As an attorney, I’ve had clients on both sides of cease and desist letters–one who was asked to take a book off the shelf because of superficial resemblance to another work, and another whose artwork was commercialized without permission, credit, or compensation.

As an author, I’ve written parodies of pop culture into my stories. I’ve also seen my own characters borrowed by others. It’s painful to see the “children of my mind” written as bad caricatures, and painful in a different way to see them written brilliantly in situations I wish I’d thought of myself.

As a forum participant, I’ve seen people who believe, mistakenly, that the doctrine of fair use allows them to take any creative expression from any source and use it however they choose.

In short, I’ve seen fair use, up close and personal, from a variety of angles, and it’s still just a big fuzzy blob of ambiguous, conflicting, and ever-changing precedent. If you’re confused by fair use, you’re in good company. And if you’re not confused, you’re delusional.

To bring much-needed attention to this topic, February 23rd through 27th of this year has been designated as Fair Use Week, as coordinated by the Association of Research Libraries.

You can follow @FairUseWeek and use #FairUseWeek2015 on Twitter. You can read the Fair Use Week blog on Tumblr. You can participate in any number of panels and events, including a free webcast on the topic.

But to really celebrate Fair Use Week to the fullest extent, I suggest finding some bit of intellectual property that you admire the heck out of and using it. Fairly. Respectfully. Harmlessly. Cleverly. And preferably to the enjoyment and enrichment of your audience.

My contribution to Fair Use Week is a work of Star Trek fanfiction on a website called Skrawl. The thing I like about this site is that once a story starts, it belongs fully to the community. Anyone can write a chapter that they propose as a continuation, and anyone can vote on which of the submitted chapters will become part of the final community-sourced story.

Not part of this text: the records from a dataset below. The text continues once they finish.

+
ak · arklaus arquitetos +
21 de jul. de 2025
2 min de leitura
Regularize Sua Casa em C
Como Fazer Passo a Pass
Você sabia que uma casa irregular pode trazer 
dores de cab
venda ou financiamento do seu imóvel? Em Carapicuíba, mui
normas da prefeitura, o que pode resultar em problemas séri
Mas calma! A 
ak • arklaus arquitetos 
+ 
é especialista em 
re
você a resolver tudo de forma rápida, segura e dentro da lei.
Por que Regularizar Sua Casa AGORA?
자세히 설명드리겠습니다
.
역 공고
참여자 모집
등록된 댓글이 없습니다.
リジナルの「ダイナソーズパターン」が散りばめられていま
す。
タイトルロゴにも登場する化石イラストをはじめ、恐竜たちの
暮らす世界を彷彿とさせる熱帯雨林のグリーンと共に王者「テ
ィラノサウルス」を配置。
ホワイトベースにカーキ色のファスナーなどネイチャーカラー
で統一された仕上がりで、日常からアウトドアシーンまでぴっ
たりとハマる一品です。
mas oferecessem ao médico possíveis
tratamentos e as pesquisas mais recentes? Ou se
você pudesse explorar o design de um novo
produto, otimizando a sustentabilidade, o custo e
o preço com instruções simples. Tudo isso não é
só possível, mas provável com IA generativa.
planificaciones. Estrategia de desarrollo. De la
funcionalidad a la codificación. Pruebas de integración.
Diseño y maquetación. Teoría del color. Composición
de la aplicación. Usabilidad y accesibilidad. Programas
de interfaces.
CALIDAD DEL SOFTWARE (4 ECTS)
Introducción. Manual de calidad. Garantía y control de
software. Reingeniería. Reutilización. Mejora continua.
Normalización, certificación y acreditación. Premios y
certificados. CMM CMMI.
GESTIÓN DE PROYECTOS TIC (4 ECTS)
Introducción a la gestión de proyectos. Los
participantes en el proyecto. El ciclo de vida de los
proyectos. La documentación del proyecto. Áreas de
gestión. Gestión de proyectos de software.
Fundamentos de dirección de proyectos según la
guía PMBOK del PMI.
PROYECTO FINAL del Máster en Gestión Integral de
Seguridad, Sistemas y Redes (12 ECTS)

Or you can celebrate the week by taking a moment to recognize the fair uses of intellectual property that you already take advantage of every day.

  • When you find yourself humming a song off the radio, that’s fair use.
  • When you take a selfie with identifiable works of architecture in the background, that’s fair use.
  • When you DVR a TV show to watch at a later time, that’s fair use.
  • When you take notes in the margins of a book, that’s fair use.
  • When you discuss the events of Super Bowl XLIX without the express written consent of the NFL, that’s fair use.
  • When you photocopy your mom’s old recipe for sweet and sour meatballs, that’s fair use.
  • When you hit the retweet button, that’s fair use.
  • And when you use your computer to display the words of a blog entry about fair use, that’s fair use too.

Without this common sense exception carved out of copyright law, we’d likely be dodging C&D letters and subpoenas all day, every day. Thanks, Supreme Court Justice Joseph Story!

The use of Supreme Court Justice Joseph Story and his 1841 four-factor fair use guidelines to illustrate fair use is an example of fair use.

This unauthorized adaptation of a Harvard Library Office of Scholarly Communication graphic of a Ralph Lieberman photograph of a William Wetmore Story sculpture of Supreme Court Justice Joseph Story and his 1841 four-factor fair use guidelines paired with an allusion to a World War II era US Army recruitment slogan is an unnecessarily complicated example of fair use.